Local authorities in England are responsible for public health, but the BDA believes councils have been denied resources to make an effective stand against preventable conditions like tooth decay and obesity. 85% of local authorities (132 out of 152) reduced their public health budgets in 2018/19 according the Kings Fund, which found that the single biggest areas for cuts have been miscellaneous services, including dental public health.
Mick Armstrong said: "Matt Hancock says he wants prevention to be the focus of a 21st century NHS. Public health should be the foundation for that approach, but in place of investment Westminster has simply devolved savage cuts. It’s utterly perverse that wholly preventable conditions are now going effectively unchecked. Starving local authorities of needed resources is hopelessly short-sighted, and is only piling pressure on NHS services. The NHS70 birthday present makes for nice headlines, but the reality is ministers giving with one hand while taking away with the other."

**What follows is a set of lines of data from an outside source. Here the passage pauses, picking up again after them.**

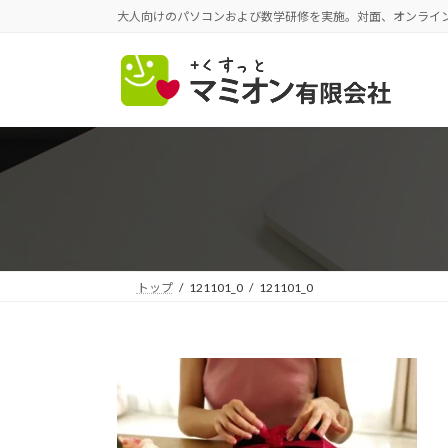
コ
ナ
大人向けのパソコンおよび数学研修を実施。対面、オンライ
ン
ビ
テ
ゲ
ン
ー
ツ
シ
へ
ョ
ス
ン
キ
に
ッ
移
プ
動
トップ
121101_0
121101_0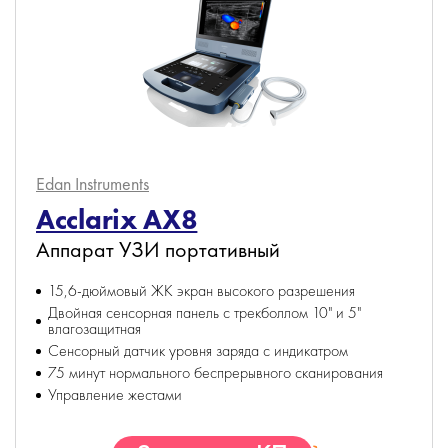
Edan Instruments
Acclarix AX8
Аппарат УЗИ портативный
15,6-дюймовый ЖК экран высокого разрешения
Двойная сенсорная панель с трекболлом 10" и 5"
влагозащитная
Сенсорный датчик уровня заряда с индикатром
75 минут нормального беспрерывного сканирования
Управление жестами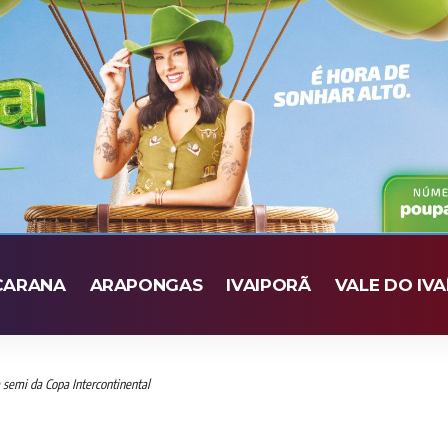
CARANA
ARAPONGAS
IVAIPORÃ
VALE DO IVA
 semi da Copa Intercontinental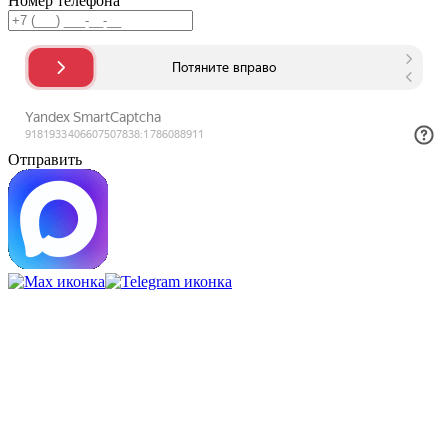
Номер телефона
Отправить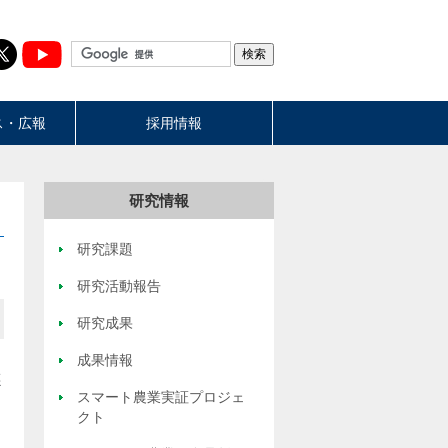
ス・広報
採用情報
研究情報
研究課題
研究活動報告
研究成果
成果情報
菜
スマート農業実証プロジェ
クト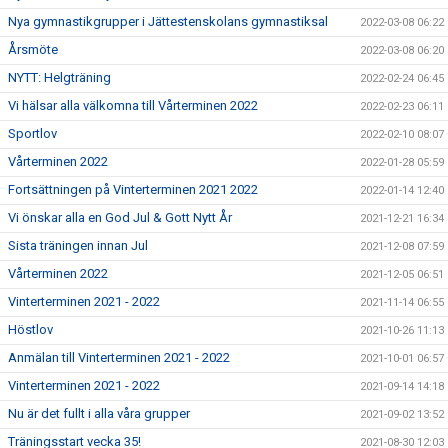
Nya gymnastikgrupper i Jättestenskolans gymnastiksal
2022-03-08 06:22
Årsmöte
2022-03-08 06:20
NYTT: Helgträning
2022-02-24 06:45
Vi hälsar alla välkomna till Vårterminen 2022
2022-02-23 06:11
Sportlov
2022-02-10 08:07
Vårterminen 2022
2022-01-28 05:59
Fortsättningen på Vinterterminen 2021 2022
2022-01-14 12:40
Vi önskar alla en God Jul & Gott Nytt År
2021-12-21 16:34
Sista träningen innan Jul
2021-12-08 07:59
Vårterminen 2022
2021-12-05 06:51
Vinterterminen 2021 - 2022
2021-11-14 06:55
Höstlov
2021-10-26 11:13
Anmälan till Vinterterminen 2021 - 2022
2021-10-01 06:57
Vinterterminen 2021 - 2022
2021-09-14 14:18
Nu är det fullt i alla våra grupper
2021-09-02 13:52
Träningsstart vecka 35!
2021-08-30 12:03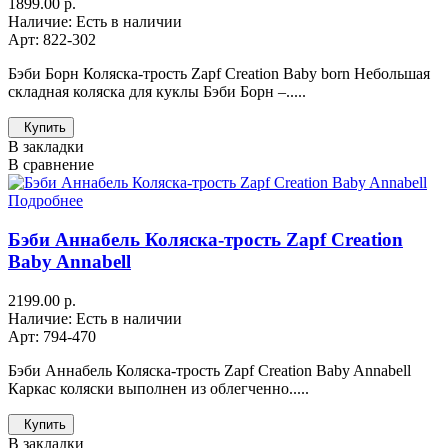
1899.00 р.
Наличие: Есть в наличии
Арт: 822-302
Бэби Борн Коляска-трость Zapf Creation Baby born Небольшая
складная коляска для куклы Бэби Борн –.....
Купить
В закладки
В сравнение
Подробнее
Бэби Аннабель Коляска-трость Zapf Creation
Baby Annabell
2199.00 р.
Наличие: Есть в наличии
Арт: 794-470
Бэби Аннабель Коляска-трость Zapf Creation Baby Annabell
Каркас коляски выполнен из облегченно.....
Купить
В закладки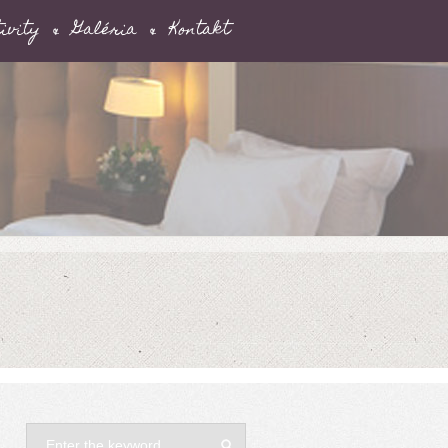
ivity
Galéria
Kontakt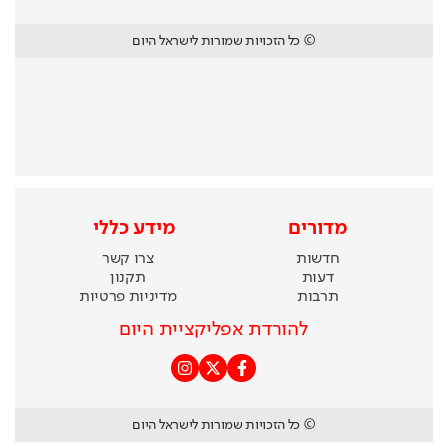
© כל הזכויות שמורות לישראל היום
מדורים
מידע כללי
חדשות
צרו קשר
דעות
תקנון
תרבות
מדיניות פרטיות
להורדת אפליקציית היום
© כל הזכויות שמורות לישראל היום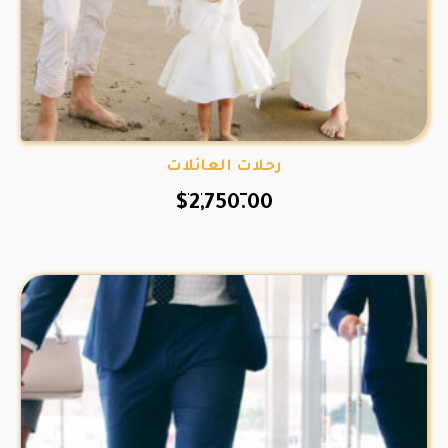
رحلات العائلات
$
2,750.00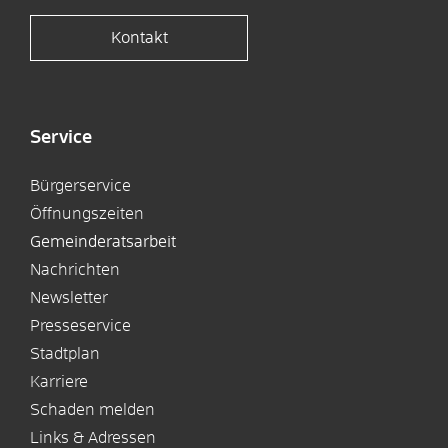
Kontakt
Service
Bürgerservice
Öffnungszeiten
Gemeinderatsarbeit
Nachrichten
Newsletter
Presseservice
Stadtplan
Karriere
Schaden melden
Links & Adressen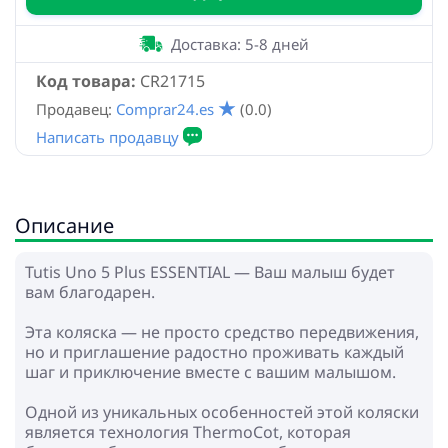
Доставка: 5-8 дней
Код товара:
CR21715
Продавец:
Comprar24.es
(0.0)
Описание
Tutis Uno 5 Plus ESSENTIAL — Ваш малыш будет
вам благодарен.
Эта коляска — не просто средство передвижения,
но и приглашение радостно проживать каждый
шаг и приключение вместе с вашим малышом.
Одной из уникальных особенностей этой коляски
является технология ThermoCot, которая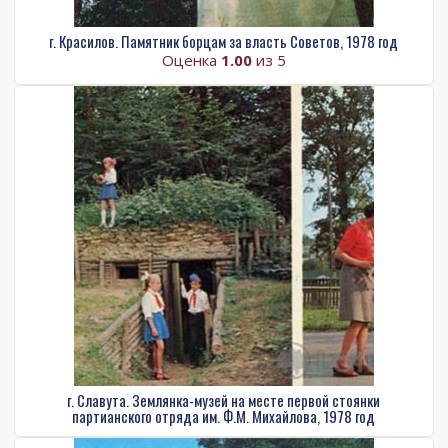
г. Красилов. Памятник борцам за власть Советов, 1978 год
Оценка
1.00
из 5
г. Славута. Землянка-музей на месте первой стоянки
партианского отряда им. Ф.М. Михайлова, 1978 год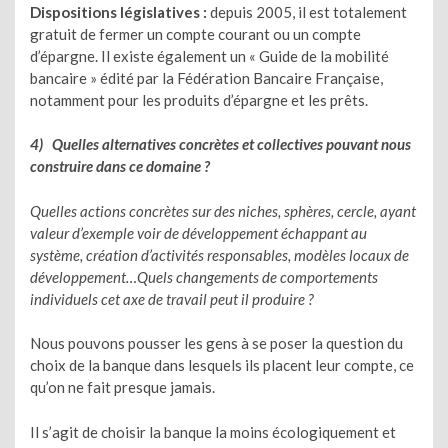
Dispositions législatives :
depuis 2005, il est totalement
gratuit de fermer un compte courant ou un compte
d’épargne. Il existe également un « Guide de la mobilité
bancaire » édité par la Fédération Bancaire Française,
notamment pour les produits d’épargne et les prêts.
4) Quelles alternatives concrètes et collectives pouvant nous
construire dans ce domaine ?
Quelles actions concrètes sur des niches, sphères, cercle, ayant
valeur d’exemple voir de développement échappant au
système, création d’activités responsables, modèles locaux de
développement…Quels changements de comportements
individuels cet axe de travail peut il produire ?
Nous pouvons pousser les gens à se poser la question du
choix de la banque dans lesquels ils placent leur compte, ce
qu’on ne fait presque jamais.
Il s’agit de choisir la banque la moins écologiquement et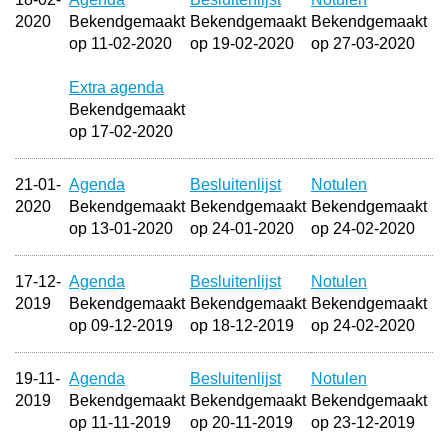
2020
Bekendgemaakt
Bekendgemaakt
Bekendgemaakt
op 11-02-2020
op 19-02-2020
op 27-03-2020
Extra agenda
Bekendgemaakt
op 17-02-2020
21-01-
Agenda
Besluitenlijst
Notulen
2020
Bekendgemaakt
Bekendgemaakt
Bekendgemaakt
op 13-01-2020
op 24-01-2020
op 24-02-2020
17-12-
Agenda
Besluitenlijst
Notulen
2019
Bekendgemaakt
Bekendgemaakt
Bekendgemaakt
op 09-12-2019
op 18-12-2019
op 24-02-2020
19-11-
Agenda
Besluitenlijst
Notulen
2019
Bekendgemaakt
Bekendgemaakt
Bekendgemaakt
op 11-11-2019
op 20-11-2019
op 23-12-2019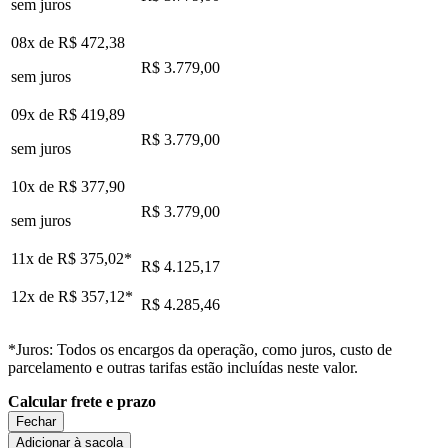
sem juros
08x de
R$ 472,38
R$ 3.779,00
sem juros
09x de
R$ 419,89
R$ 3.779,00
sem juros
10x de
R$ 377,90
R$ 3.779,00
sem juros
11x de
R$ 375,02
*
R$ 4.125,17
12x de
R$ 357,12
*
R$ 4.285,46
*Juros: Todos os encargos da operação, como juros, custo de
parcelamento e outras tarifas estão incluídas neste valor.
Calcular frete e prazo
Fechar
Adicionar à sacola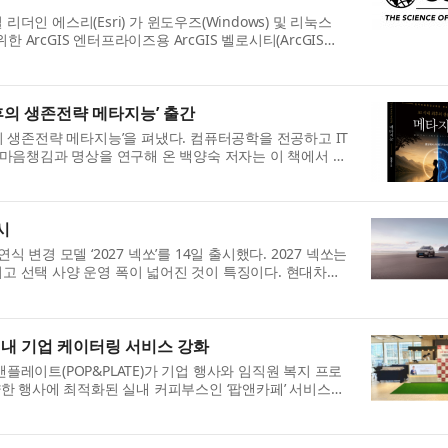
더인 에스리(Esri) 가 윈도우즈(Windows) 및 리눅스
위한 ArcGIS 엔터프라이즈용 ArcGIS 벨로시티(ArcGIS
nterprise)의 일반 공급을 발표했다. 이는 조직이 보안이 강화된 온
후의 생존전략 메타지능’ 출간
의 생존전략 메타지능’을 펴냈다. 컴퓨터공학을 전공하고 IT
 마음챙김과 명상을 연구해 온 백양숙 저자는 이 책에서 AI
‘메타지능(Meta-Intelligence)’을 제시한다. ...
시
 변경 모델 ‘2027 넥쏘’를 14일 출시했다. 2027 넥쏘는
고 선택 사양 운영 폭이 넓어진 것이 특징이다. 현대차는
던부터 100W USB 충전 케이블을 기본 제공하고 기존 익...
내 기업 케이터링 서비스 강화
플레이트(POP&PLATE)가 기업 행사와 임직원 복지 프로
양한 행사에 최적화된 실내 커피부스인 ‘팝앤카페’ 서비스를
 시장에서 주목받고 있다. 최근 기업들은 단순한 음료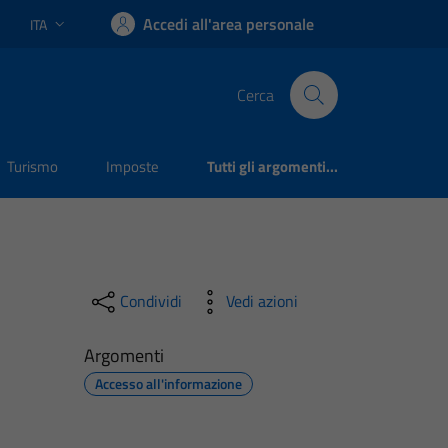
Accedi all'area personale
ITA
Lingua attiva:
Cerca
Turismo
Imposte
Tutti gli argomenti...
Condividi
Vedi azioni
Argomenti
Accesso all'informazione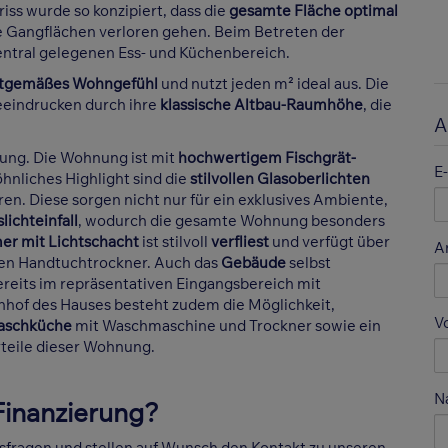
riss wurde so konzipiert, dass die
gesamte Fläche optimal
e Gangflächen verloren gehen. Beim Betreten der
entral gelegenen Ess- und Küchenbereich.
itgemäßes Wohngefühl
und nutzt jeden m² ideal aus. Die
eeindrucken durch ihre
klassische Altbau-Raumhöhe
, die
A
ttung. Die Wohnung ist mit
hochwertigem Fischgrät-
E
hnliches Highlight sind die
stilvollen Glasoberlichten
ren. Diese sorgen nicht nur für ein exklusives Ambiente,
lichteinfall
, wodurch die gesamte Wohnung besonders
r mit Lichtschacht
ist stilvoll
verfliest
und verfügt über
A
nen Handtuchtrockner. Auch das
Gebäude
selbst
ereits im repräsentativen Eingangsbereich mit
enhof des Hauses besteht zudem die Möglichkeit,
V
aschküche
mit Waschmaschine und Trockner sowie ein
rteile dieser Wohnung.
N
 Finanzierung?
gsfragen und stellen auf Wunsch den Kontakt zu unseren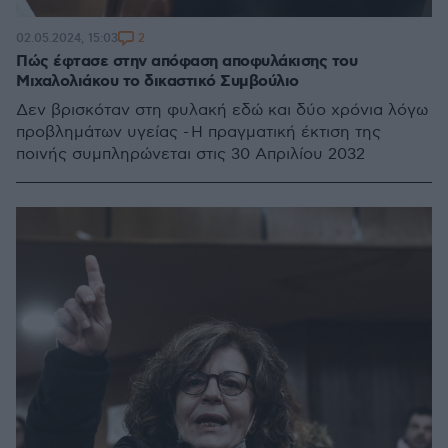
2
02.05.2024, 15:03
Πώς έφτασε στην απόφαση αποφυλάκισης του
Μιχαλολιάκου το δικαστικό Συμβούλιο
Δεν βρισκόταν στη φυλακή εδώ και δύο χρόνια λόγω
προβλημάτων υγείας - Η πραγματική έκτιση της
ποινής συμπληρώνεται στις 30 Απριλίου 2032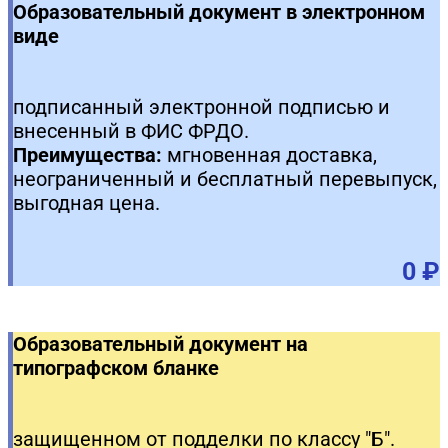
Образовательный документ в электронном
виде
подписанный электронной подписью и
внесенный в ФИС ФРДО.
Преимущества:
мгновенная доставка,
неограниченный и бесплатный перевыпуск,
выгодная цена.
0 ₽
Образовательный документ на
типографском бланке
защищенном от подделки по классу "Б".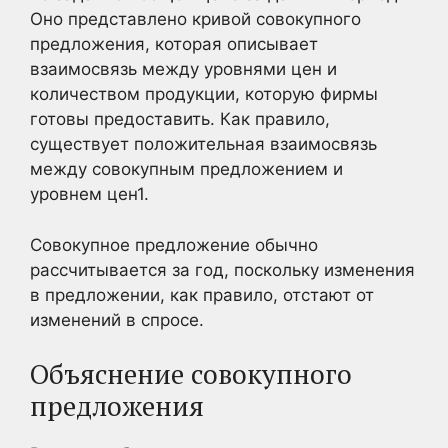
Оно представлено кривой совокупного
предложения, которая описывает
взаимосвязь между уровнями цен и
количеством продукции, которую фирмы
готовы предоставить. Как правило,
существует положительная взаимосвязь
между совокупным предложением и
уровнем цен1
.
Совокупное предложение обычно
рассчитывается за год, поскольку изменения
в предложении, как правило, отстают от
изменений в спросе.
Объяснение совокупного
предложения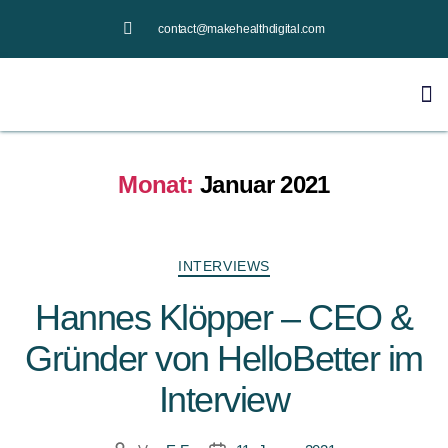
contact@makehealthdigital.com
Monat:
Januar 2021
INTERVIEWS
Hannes Klöpper – CEO &
Gründer von HelloBetter im
Interview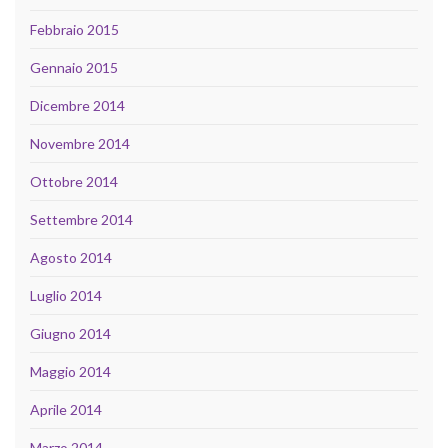
Febbraio 2015
Gennaio 2015
Dicembre 2014
Novembre 2014
Ottobre 2014
Settembre 2014
Agosto 2014
Luglio 2014
Giugno 2014
Maggio 2014
Aprile 2014
Marzo 2014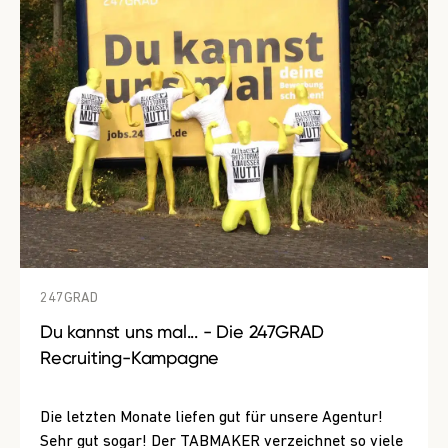
247GRAD
Du kannst uns mal... - Die 247GRAD
Recruiting-Kampagne
Die letzten Monate liefen gut für unsere Agentur!
Sehr gut sogar! Der TABMAKER verzeichnet so viele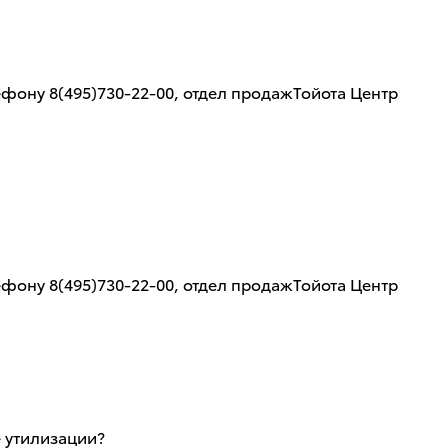
ефону 8(495)730-22-00, отдел продажТойота Центр
ефону 8(495)730-22-00, отдел продажТойота Центр
 утилизации?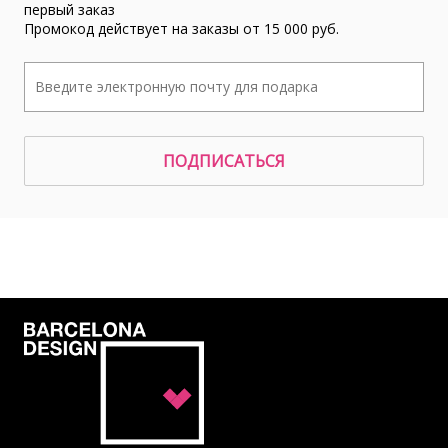
первый заказ
Промокод действует на заказы от 15 000 руб.
ПОДПИСАТЬСЯ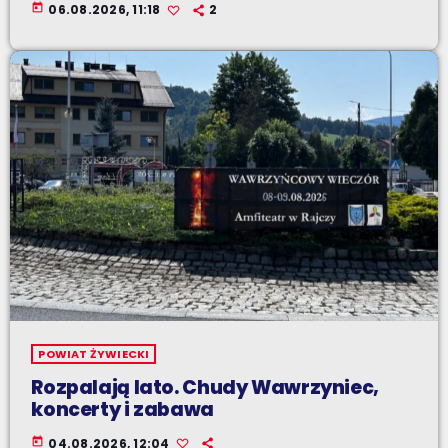
today
06.08.2026, 11:18
2
POWIAT ŻYWIECKI
Rozpalają lato. Chudy Wawrzyniec,
koncerty i zabawa
today
04.08.2026, 12:04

Tooth decay is the number one reason for hospital admissions among young children, with paediatric tooth extractions costing the NHS £205 million since 2012. Effective long-term investment in early years oral health programmes in nurseries and primary schools in Scotland has shaved millions off treatment costs. While these policies have been adopted in nations from Chile to Israel, the vast majority of local authorities in England continue to lack resources to embrace similar models.
When it comes to oral health, the BDA believes in prevention first: tooth decay is an avoidable disease and we are campaigning for Governments to take this problem seriously, to act now and invest in real prevention.